**Assigned task**: Please list all lines of the material below in which the string "picture" occurs.
---*---
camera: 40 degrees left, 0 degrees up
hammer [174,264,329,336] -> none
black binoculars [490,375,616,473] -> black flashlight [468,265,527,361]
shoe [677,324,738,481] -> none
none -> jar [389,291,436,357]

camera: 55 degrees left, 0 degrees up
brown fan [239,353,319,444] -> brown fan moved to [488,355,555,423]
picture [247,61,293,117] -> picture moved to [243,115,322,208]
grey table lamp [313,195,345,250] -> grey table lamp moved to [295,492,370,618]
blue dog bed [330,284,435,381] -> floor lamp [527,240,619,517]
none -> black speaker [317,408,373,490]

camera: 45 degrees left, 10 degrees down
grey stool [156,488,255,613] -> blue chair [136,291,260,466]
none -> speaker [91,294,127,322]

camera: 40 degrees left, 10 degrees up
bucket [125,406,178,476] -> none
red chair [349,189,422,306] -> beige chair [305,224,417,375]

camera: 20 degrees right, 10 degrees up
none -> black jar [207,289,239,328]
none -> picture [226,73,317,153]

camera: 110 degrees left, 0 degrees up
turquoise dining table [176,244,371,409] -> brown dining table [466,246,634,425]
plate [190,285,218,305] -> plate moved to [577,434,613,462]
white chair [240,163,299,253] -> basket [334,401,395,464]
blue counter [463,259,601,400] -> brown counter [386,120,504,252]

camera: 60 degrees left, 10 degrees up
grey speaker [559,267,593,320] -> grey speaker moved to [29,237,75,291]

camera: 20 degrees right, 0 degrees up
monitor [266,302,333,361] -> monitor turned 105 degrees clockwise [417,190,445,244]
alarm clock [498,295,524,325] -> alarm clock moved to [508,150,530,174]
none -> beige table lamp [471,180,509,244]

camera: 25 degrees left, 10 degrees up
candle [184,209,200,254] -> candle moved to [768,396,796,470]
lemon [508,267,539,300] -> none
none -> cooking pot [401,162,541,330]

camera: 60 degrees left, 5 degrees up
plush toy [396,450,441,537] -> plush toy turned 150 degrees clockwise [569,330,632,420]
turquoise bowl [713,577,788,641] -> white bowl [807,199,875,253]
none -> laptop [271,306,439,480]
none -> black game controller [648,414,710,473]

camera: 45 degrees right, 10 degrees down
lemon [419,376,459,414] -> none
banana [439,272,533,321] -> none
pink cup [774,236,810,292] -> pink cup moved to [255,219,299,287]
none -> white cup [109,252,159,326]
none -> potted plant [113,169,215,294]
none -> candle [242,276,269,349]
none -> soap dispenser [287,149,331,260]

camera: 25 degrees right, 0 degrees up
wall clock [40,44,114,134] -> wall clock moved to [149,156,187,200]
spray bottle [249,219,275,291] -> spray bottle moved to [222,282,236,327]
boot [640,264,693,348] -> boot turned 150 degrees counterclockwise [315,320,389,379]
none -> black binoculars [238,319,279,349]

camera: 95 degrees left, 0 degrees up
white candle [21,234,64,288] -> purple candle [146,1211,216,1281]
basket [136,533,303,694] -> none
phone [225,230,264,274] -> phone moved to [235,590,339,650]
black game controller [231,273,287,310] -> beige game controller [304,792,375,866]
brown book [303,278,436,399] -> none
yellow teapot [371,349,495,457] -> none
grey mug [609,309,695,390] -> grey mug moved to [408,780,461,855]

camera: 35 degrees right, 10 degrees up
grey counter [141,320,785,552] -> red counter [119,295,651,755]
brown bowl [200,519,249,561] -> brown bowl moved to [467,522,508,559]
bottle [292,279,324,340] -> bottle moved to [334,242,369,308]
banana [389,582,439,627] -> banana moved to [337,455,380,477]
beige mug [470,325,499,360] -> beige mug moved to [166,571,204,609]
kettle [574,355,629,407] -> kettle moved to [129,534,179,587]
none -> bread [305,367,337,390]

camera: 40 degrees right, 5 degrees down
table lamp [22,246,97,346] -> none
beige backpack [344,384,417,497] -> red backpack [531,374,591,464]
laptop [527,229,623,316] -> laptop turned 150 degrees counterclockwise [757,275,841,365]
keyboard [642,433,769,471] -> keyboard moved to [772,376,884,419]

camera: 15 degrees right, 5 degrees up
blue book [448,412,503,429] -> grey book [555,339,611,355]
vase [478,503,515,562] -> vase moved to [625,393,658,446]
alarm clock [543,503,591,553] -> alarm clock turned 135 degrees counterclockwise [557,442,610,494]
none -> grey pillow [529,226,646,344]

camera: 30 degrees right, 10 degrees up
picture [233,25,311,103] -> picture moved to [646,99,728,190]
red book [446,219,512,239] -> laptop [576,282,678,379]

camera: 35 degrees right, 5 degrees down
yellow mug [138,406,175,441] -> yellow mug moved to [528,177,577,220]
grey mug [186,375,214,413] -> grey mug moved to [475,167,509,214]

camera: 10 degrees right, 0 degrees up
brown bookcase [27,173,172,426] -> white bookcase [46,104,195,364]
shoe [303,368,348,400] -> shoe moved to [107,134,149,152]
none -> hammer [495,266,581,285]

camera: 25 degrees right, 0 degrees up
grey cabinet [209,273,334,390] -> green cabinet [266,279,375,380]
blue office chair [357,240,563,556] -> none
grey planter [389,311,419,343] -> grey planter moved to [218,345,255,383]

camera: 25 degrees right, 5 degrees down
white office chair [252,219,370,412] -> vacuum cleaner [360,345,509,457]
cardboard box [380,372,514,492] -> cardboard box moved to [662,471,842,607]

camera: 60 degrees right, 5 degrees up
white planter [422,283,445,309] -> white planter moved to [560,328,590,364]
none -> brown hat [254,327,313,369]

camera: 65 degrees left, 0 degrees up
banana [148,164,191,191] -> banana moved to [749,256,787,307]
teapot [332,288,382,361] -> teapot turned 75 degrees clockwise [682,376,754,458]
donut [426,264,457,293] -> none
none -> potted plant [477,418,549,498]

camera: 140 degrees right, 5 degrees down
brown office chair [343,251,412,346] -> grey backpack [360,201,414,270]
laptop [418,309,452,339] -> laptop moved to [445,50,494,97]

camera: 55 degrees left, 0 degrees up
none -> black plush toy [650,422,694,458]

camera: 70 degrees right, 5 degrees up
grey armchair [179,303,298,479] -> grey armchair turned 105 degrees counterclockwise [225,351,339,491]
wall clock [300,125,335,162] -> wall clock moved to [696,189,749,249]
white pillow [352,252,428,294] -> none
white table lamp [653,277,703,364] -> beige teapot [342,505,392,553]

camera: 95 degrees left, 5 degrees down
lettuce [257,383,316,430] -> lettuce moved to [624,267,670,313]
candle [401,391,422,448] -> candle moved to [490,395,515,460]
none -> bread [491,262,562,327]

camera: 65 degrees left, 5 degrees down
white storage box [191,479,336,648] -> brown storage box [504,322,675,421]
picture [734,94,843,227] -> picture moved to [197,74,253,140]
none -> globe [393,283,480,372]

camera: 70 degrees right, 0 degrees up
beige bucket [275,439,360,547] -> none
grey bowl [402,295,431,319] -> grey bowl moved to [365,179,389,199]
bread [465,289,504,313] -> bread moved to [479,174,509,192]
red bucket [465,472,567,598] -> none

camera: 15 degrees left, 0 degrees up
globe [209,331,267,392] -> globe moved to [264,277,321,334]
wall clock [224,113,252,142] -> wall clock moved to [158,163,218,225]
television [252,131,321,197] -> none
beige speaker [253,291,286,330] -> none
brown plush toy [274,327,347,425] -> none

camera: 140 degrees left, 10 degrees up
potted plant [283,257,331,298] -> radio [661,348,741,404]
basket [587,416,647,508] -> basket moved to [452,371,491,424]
---*---
**Answer section**:
picture [247,61,293,117] -> picture moved to [243,115,322,208]
none -> picture [226,73,317,153]
picture [233,25,311,103] -> picture moved to [646,99,728,190]
picture [734,94,843,227] -> picture moved to [197,74,253,140]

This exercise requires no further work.